Juddering, sensual moments in her company; anxious tedious times without her. Each second of this month seemed engraved upon his mind, and would be forever after.
Long summer nights spent wrapped together. Closeness, he always wanted her nearby, despite the humidity and the natural heat. She told him once that she liked to sweat. She told him everything he’d ever wanted a woman to tell him.
And, on balconied mornings, watching the sun rise over the city, he’d open himself up to her, pouring it all free, bathing her in himself to see if she could stand it.
When she went, his sweat would turn cold. His mind raced with fear. Would she return that evening? Why would she come back? Why did she ever have to leave?
That evening he resolved to remedy this issue. His was a turbulent mind, but within it he saw a straight line heading towards clarity and followed it there. Followed it to the roof terrace with a glass of 30 year old Macallan in hand, sullied by a single ice-cube.
When she arrived, she followed his hand-drawn paper signs and arrows, through the apartment and out onto the roof terrace.
The garden was blooming with lavender and hydrangea bushes, the drone of insects was louder than the traffic, up there in the clouds.
He said he had something important to ask her, so she sat upon a low brick wall. She lit two cigarettes, one for each of them, though he set his down on the brickwork.

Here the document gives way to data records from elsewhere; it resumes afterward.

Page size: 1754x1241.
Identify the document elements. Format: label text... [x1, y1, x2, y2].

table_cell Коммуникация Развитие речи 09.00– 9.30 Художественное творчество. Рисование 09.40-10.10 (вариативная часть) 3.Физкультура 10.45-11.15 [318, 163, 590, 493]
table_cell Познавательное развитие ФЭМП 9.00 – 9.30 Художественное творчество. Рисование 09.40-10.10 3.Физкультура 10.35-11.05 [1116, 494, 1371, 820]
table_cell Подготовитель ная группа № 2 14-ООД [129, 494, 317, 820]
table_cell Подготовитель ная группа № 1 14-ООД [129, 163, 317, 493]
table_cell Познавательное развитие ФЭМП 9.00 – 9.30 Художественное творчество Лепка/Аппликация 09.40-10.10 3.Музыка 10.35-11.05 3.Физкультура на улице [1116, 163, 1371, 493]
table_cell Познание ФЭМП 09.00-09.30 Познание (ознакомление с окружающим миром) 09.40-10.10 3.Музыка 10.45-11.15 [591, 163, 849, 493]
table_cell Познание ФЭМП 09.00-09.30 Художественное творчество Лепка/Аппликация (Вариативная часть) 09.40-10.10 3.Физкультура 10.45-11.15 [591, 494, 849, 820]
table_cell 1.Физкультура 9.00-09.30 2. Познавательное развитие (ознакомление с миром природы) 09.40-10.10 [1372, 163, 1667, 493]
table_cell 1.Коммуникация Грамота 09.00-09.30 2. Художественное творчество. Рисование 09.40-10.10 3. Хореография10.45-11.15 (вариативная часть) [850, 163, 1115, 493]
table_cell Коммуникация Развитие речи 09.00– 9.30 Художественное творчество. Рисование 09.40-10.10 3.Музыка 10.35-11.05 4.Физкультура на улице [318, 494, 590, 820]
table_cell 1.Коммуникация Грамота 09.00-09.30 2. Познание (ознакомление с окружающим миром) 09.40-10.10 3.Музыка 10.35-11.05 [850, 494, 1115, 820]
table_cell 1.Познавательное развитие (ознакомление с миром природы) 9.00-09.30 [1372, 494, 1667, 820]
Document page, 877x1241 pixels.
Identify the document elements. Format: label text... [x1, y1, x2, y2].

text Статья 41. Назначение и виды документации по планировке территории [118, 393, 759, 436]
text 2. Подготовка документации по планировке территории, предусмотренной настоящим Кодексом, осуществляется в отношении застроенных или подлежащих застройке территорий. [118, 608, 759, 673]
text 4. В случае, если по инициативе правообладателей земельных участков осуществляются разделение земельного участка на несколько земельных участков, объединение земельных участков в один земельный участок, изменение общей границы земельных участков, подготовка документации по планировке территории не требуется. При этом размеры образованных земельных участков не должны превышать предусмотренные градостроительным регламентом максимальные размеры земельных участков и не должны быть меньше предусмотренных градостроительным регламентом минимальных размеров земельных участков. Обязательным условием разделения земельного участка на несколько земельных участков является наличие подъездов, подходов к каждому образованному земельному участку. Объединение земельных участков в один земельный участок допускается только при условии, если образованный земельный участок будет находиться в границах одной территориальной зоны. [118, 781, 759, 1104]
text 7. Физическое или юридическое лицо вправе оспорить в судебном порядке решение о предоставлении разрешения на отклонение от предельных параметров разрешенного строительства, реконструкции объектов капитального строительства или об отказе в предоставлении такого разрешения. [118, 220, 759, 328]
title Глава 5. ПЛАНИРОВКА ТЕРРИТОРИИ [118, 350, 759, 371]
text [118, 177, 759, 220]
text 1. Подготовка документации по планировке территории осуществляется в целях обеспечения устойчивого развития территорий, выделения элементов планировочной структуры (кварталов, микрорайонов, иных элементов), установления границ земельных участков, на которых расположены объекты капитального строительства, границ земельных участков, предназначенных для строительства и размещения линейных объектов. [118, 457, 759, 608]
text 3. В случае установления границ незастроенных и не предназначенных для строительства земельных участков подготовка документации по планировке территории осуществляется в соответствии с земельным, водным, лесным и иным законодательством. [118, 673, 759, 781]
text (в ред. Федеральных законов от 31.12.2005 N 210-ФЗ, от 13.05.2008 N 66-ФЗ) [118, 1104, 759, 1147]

Then he poured himself upon her once more. He gushed, he cried a little, he got on bended knee before his proposal was done.
And she accepted, with crystalline tears streaking her own beaming face. They stood and embraced as the sun dropped lower behind the skyscrapers.
They talked and drank for the rest of the night, though she said she couldn’t stay with him - she needed to go home. To go home and pick up some things. She could not be dissuaded.
He held onto her company for as long as he could. She unclasped herself around 3am.
The CCTV cameras in the lift recorded her face, smiling broadly for the entire duration of her ride to the ground floor.
One also recorded the moment when her face turned to horror, upon the opening of the lift doors onto the lobby. A different camera watched as one gunshot pierced her breast, and another struck her temple.
Her fiancé, high up in the penthouse, was already sweating without her near. He had resolved to go after her, to retrieve her and he was already punching the button to call the elevator.
He was already watching so eagerly as the blessed machine joyously counted the floors - up, up, up - up to his high apartment.